People familiar with the matter said that US officials have been telling allies in northeastern Syria that they plan to begin an immediate pullout, the Wall Street Journal reported.
The decision to withdraw marks a shocking development not just for Kurds in Syria, but for long-established US doctrine in the region.
Only last week Brett McGurk, the special envoy to defeat IS, said: “nobody is declaring a mission accomplished.”
“The military objective is the enduring defeat of ISIS. And if we’ve learned one thing over the years, enduring defeat of a group like this means you can’t just defeat their physical space and then leave.”
A US presence in Syria is seen as key to pushing against Iranian influence in the country and across the broader region.

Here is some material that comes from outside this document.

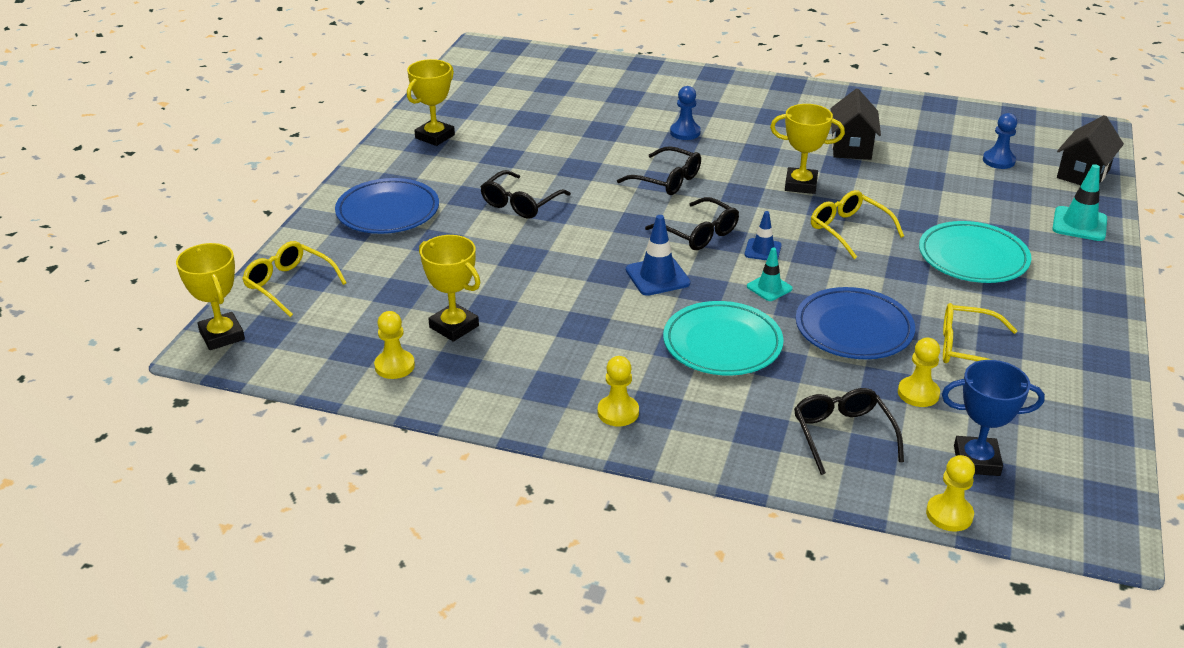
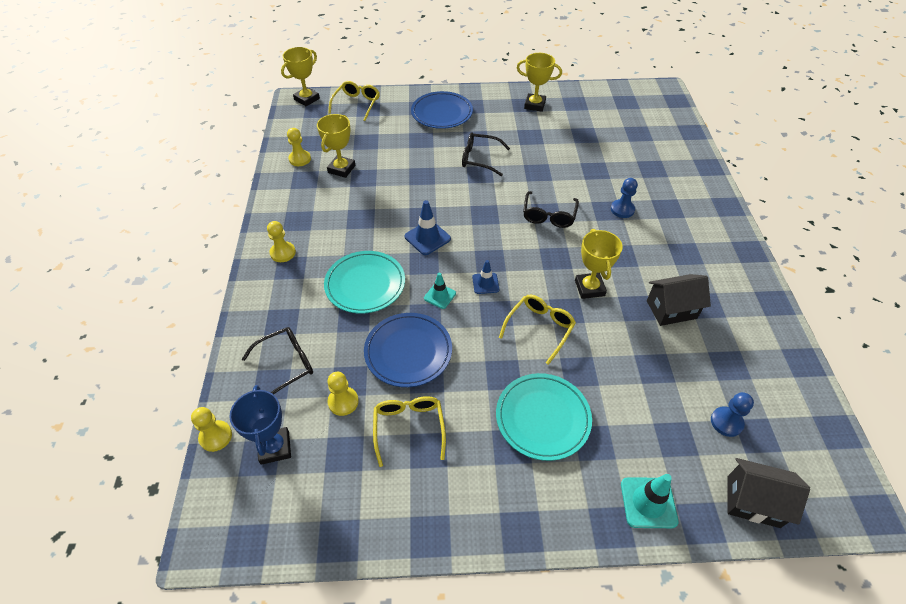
camera: 70 degrees right, 15 degrees up
(699, 233) = (489, 246): black glasses -> none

Tehran-backed militias have supported the regime of President Bashar Assad.
Israel has been working itself to keep Iran from gaining a foothold in Syria, an effort that has been complicated by Russia’s alliance with Assad.
Israeli UN envoy Danny Danon said Jerusalem respected the decision, but opposition lawmaker Yair Lapid tweeted that the pullout would “pave the way for Iran to achieve a foothold.”
In April two US officials told the Associated Press that a phone call at the time between Trump and Prime Minister Benjamin Netanyahu grew tense over Israeli objections to US plans to leave Syria within six months.
Republican Senator Lindsey Graham, a Trump ally, said the president’s decision was shortsighted.
“President @realDonaldTrump is right to want to contain Iranian expansion,” Graham said on Twitter.
“However, withdrawal of our forces in Syria mightily undercuts that effort and put our allies, the Kurds at risk.”
Charles Lister, a senior fellow at the Middle East Institute, called the decision “extraordinarily short-sighted and naive.”
“This move will look like a ‘withdrawal,’ not a ‘victory,’ and yet more evidence of the dangerous unpredictability of the US president,” Lister said.
“This is not just a dream scenario for ISIS, but also for Russia, Iran and the Assad regime, all of whom stand to benefit substantially from a US withdrawal.”
IS swept across large swaths of Syria and neighboring Iraq in 2014, implementing their brutal interpretation of Islamic law in areas they controlled.
But they have since seen their dream of a state crumble, as they have lost most of that territory to various offensives.
In Syria, IS fighters are holding out in what remains of the pocket that once included Hajin, including the villages of Al-Shaafa and Sousa.
In September US Defense Secretary Jim Mattis warned that quitting Syria too fast would be a “strategic blunder” and James Jeffrey, the US special representative for Syria engagement, this month said the US was “not in a hurry” to leave the war-torn nation.
At the time, Trump’s national security adviser John Bolton, a long-time Iran hawk, pushed the idea of a US withdrawal even further off, tying such an event to Iran’s actions in Syria.
“We’re not going to leave (Syria) as long as Iranian troops are outside Iranian borders,” he told reporters.
“That includes Iranian proxies and militias,” he added.
The Associated Press contributed to this report.